Backbench MP Keith Vaz – better known within the game community for his frequently objectionable outbursts on violent game content – has made a last-minute exit from the Westminster eForum debate where he would have faced a number of execs in the game industry.
Vaz had a panel seat booked alongside the likes of EA’s Keith Ramsdale and Tiga CEO Richard Wilson, but at the eleventh hour event organizers announced he “couldn’t make it”.
Today’s Whitehall eForum event had featured various panel discussions with guests such as David Braben, Eidos’ Ian Livingstone, game enthusiast MP Tom Watson and shadow culture minister Ed Vaizey.

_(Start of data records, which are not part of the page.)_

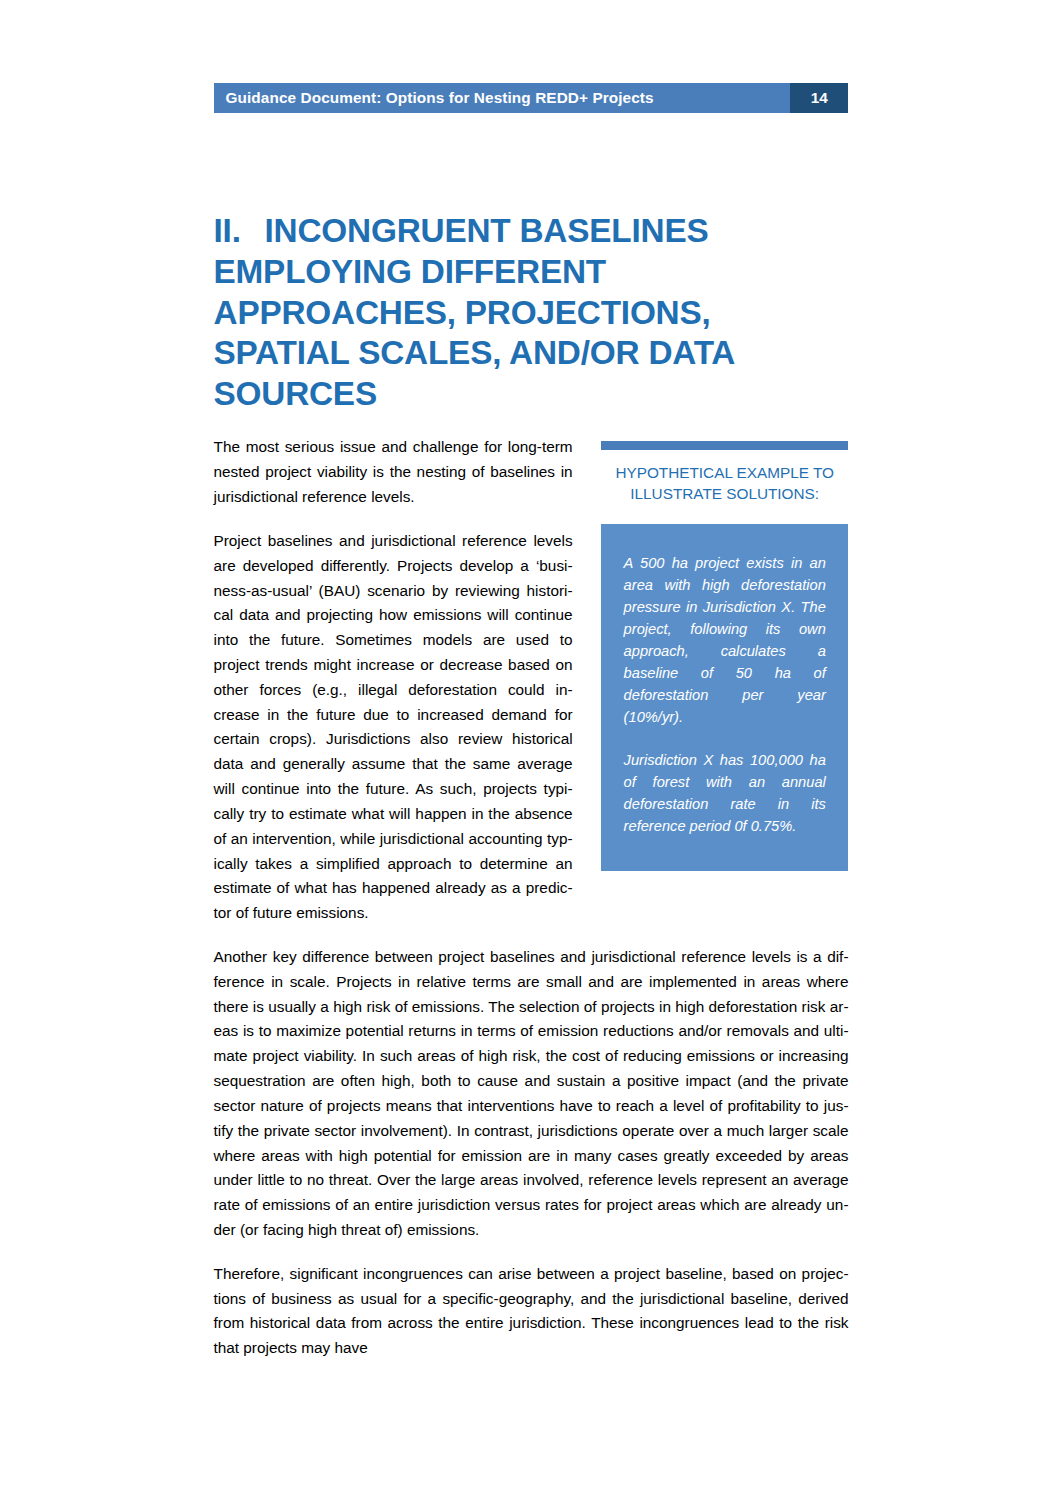Guidance Document: Options for Nesting REDD+ Projects
14
II. Incongruent baselines employing different approaches, projections, spatial scales, and/or data sources
HYPOTHETICAL EXAMPLE TO ILLUSTRATE SOLUTIONS:
A 500 ha project exists in an area with high deforestation pressure in Jurisdiction X. The project, following its own approach, calculates a baseline of 50 ha of deforestation per year (10%/yr).
Jurisdiction X has 100,000 ha of forest with an annual deforestation rate in its reference period 0f 0.75%.
The most serious issue and challenge for long-term nested project viability is the nesting of baselines in jurisdictional reference levels.
Project baselines and jurisdictional reference levels are developed differently. Projects develop a ‘business-as-usual’ (BAU) scenario by reviewing historical data and projecting how emissions will continue into the future. Sometimes models are used to project trends might increase or decrease based on other forces (e.g., illegal deforestation could increase in the future due to increased demand for certain crops). Jurisdictions also review historical data and generally assume that the same average will continue into the future. As such, projects typically try to estimate what will happen in the absence of an intervention, while jurisdictional accounting typically takes a simplified approach to determine an estimate of what has happened already as a predictor of future emissions.
Another key difference between project baselines and jurisdictional reference levels is a difference in scale. Projects in relative terms are small and are implemented in areas where there is usually a high risk of emissions. The selection of projects in high deforestation risk areas is to maximize potential returns in terms of emission reductions and/or removals and ultimate project viability. In such areas of high risk, the cost of reducing emissions or increasing sequestration are often high, both to cause and sustain a positive impact (and the private sector nature of projects means that interventions have to reach a level of profitability to justify the private sector involvement). In contrast, jurisdictions operate over a much larger scale where areas with high potential for emission are in many cases greatly exceeded by areas under little to no threat. Over the large areas involved, reference levels represent an average rate of emissions of an entire jurisdiction versus rates for project areas which are already under (or facing high threat of) emissions.
Therefore, significant incongruences can arise between a project baseline, based on projections of business as usual for a specific-geography, and the jurisdictional baseline, derived from historical data from across the entire jurisdiction. These incongruences lead to the risk that projects may have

Attendees jeered upon hearing the announcement that Vaz wouldn’t be joining them, and the crammed meeting room was evidently filled with industry execs who wanted to ask Vaz to explain his frequent colouring of games as evil.
Vaz quickly became the subject of ridicule from his fellow panelists as well as audience members. Ian Livingstone was Vaz’s last minute replacement for the panel, and the Eidos Life President took his seat and began to pejoratively recite the kind of soundbites Vaz is known for.
“Games are evil, games are terrible, games are turning children into killers,” he joked.
It became clear as discussion unfolded that Vaz was probably right to send a sick-note; Ed Vaizey joked that he should now be called “Keith Chavaz” after remarks recently made by Venezuelan president Hugo Chavez that games are evil, hellish, not nice and so on.
“Hugo Chavez has jumped on the Keith Vaz bandwagon,” Vaizey joked.
On a slightly more serious note, Vaizey made it clear that he thought Vaz was “totally wrong” about the industry.
“Tell him that the Parliament website has a videogame on its front page,” said Vaizey, “and no one has been killed yet. “
EA’s Keith Ramsdale said it was a shame Vaz had not shown up. “You want to understand where his head is now after being so negative about the videogame industry,” he said.